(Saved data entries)
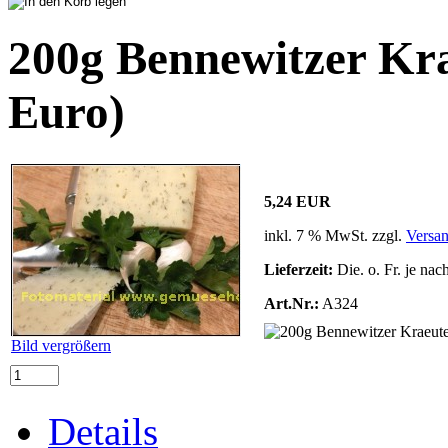
200g Bennewitzer Kr
Euro)
5,24 EUR
inkl. 7 % MwSt. zzgl.
Versa
Lieferzeit:
Die. o. Fr. je nac
Art.Nr.:
A324
Bild vergrößern
Details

:: What is expected ::
Only the text of the records above is to be reproduced, exactly as given; the pictures are dropped.

:: Expected answer ::
200g Bennewitzer Kr
Euro)
5,24 EUR
inkl. 7 % MwSt. zzgl.
Versa
Lieferzeit:
Die. o. Fr. je nac
Art.Nr.:
A324
Bild vergrößern
Details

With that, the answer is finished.